Training with Students of Different Levels
Sometimes in training you may find yourself partnered with a lesser-skilled person, and other times you may have a partner whose skill level is higher than yours. What can you when you are training with or sparring against partners whose level of capability is different than yours? How can you create optimal learning experiences in these types of situations?
The thing to understand is that the beginning student defines a challenge differently than an intermediate or advanced level practitioner. However, the overall objective is the same for both -- improvement.
Sometimes the apparent ease of out-performing a lesser-skilled partner or opponent can cause us to let our focus slip or become sloppy in our actions.

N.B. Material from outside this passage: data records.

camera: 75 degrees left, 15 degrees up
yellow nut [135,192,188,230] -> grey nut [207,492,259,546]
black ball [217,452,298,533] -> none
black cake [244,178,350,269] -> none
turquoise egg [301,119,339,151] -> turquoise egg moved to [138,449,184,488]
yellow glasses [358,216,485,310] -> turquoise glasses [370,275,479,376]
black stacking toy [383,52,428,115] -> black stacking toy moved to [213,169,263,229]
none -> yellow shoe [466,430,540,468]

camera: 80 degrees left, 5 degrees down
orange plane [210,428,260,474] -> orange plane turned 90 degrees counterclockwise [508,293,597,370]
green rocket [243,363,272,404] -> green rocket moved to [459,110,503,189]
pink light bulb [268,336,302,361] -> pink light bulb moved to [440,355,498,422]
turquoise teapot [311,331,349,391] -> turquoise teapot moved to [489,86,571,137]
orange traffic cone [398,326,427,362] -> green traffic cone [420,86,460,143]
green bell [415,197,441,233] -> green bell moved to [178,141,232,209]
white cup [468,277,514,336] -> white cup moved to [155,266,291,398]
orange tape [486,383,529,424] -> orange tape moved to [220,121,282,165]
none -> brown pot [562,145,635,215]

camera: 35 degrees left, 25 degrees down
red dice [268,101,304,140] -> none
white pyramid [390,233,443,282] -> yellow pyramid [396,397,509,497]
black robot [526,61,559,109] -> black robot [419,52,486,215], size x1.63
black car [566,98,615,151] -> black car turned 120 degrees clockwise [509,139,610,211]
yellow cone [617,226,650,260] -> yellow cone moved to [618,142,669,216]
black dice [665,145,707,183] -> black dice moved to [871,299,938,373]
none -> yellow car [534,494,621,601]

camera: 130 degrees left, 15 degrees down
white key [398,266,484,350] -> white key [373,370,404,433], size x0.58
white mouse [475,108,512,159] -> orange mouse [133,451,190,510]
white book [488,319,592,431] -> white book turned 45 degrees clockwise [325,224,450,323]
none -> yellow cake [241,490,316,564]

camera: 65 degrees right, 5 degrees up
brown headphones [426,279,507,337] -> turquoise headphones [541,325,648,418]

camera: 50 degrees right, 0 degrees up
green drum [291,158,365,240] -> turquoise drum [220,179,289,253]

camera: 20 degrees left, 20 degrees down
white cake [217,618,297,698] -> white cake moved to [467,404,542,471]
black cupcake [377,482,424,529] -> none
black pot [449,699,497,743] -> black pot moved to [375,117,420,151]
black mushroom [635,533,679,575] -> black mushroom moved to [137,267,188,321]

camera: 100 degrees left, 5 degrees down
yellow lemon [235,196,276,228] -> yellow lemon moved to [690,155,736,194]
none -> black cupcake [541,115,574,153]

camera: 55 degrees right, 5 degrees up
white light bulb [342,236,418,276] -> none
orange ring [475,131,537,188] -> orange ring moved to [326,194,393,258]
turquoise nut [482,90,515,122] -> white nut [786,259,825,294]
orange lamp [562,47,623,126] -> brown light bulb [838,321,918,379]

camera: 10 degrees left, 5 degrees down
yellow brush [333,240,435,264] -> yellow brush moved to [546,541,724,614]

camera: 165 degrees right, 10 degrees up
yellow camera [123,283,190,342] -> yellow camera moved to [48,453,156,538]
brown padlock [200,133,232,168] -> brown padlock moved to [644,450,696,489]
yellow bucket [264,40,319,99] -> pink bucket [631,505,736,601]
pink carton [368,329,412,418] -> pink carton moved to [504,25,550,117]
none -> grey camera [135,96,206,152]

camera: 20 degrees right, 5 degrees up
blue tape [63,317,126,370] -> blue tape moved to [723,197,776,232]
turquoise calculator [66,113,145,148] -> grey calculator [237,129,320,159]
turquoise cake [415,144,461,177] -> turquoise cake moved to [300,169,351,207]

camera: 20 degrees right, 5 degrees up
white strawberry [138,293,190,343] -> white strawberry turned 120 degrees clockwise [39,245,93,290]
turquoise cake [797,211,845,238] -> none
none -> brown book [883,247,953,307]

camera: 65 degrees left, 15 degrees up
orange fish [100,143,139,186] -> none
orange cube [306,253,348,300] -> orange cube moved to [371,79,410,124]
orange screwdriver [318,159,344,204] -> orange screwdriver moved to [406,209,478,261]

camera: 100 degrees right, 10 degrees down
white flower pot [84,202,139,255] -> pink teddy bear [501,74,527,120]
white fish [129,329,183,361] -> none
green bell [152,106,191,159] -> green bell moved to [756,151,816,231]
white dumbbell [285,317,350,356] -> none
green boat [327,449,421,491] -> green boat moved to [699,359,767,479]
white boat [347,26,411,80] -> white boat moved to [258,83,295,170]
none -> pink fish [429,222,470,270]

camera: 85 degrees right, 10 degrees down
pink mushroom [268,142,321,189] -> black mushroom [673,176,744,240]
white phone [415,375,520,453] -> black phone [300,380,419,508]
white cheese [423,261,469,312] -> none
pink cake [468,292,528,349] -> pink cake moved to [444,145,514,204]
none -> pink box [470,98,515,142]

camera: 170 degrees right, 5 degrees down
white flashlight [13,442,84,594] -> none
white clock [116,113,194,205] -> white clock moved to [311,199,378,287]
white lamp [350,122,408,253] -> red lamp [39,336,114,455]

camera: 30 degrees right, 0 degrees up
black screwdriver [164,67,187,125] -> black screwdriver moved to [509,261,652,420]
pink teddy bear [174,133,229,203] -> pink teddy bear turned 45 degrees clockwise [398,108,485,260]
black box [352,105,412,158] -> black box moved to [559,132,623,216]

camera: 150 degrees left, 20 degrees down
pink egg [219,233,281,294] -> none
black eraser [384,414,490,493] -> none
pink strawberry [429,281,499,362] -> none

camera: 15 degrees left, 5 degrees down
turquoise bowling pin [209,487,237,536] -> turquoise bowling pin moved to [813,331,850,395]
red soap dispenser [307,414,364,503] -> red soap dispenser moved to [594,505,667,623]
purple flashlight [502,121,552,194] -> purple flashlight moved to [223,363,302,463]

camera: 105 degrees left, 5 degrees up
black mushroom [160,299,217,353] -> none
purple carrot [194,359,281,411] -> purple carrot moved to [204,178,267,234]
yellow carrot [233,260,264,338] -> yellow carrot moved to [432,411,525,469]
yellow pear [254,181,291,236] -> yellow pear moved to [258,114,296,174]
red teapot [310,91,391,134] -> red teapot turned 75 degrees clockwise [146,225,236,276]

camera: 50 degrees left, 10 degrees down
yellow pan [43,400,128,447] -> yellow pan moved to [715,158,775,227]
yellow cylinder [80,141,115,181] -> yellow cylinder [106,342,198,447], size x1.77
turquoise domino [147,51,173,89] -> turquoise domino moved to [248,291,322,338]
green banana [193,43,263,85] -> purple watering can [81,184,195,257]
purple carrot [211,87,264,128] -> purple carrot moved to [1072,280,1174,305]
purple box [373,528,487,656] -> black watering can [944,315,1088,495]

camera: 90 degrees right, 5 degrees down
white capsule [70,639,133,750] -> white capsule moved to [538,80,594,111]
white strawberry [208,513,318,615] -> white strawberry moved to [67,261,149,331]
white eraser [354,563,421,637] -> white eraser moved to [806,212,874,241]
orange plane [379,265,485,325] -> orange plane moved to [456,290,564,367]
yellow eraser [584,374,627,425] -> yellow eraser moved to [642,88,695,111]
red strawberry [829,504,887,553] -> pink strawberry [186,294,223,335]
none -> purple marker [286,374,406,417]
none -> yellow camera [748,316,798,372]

One of the things we can do at times like this that can help us to avoid complacency and create challenges for us is to change our focus. We can do this by handicapping ourselves by restricting what we can do; limiting ourselves to what movements or actions we can use. For example, if you are sparring using hands only, you might restrict yourself to only using your lead hand to strike with, whilst your sparring partner is able to use both hands.
On the flipside, if our training partner or sparring opponent is much better than us we can find ourselves becoming overly nervous or anxious. When it comes to sparring, if you are less-skilled than your opponent, your focus should not be about winning but rather accomplishing some personal goal such as landing a good stop-kick, or using an evasion skill such as slipping to avoid the more-skilled opponent’s straight punches aimed at your head.
The bottom line is that if you know how to train well, you can train with anybody with any level of ability and still garner some form of self-improvement.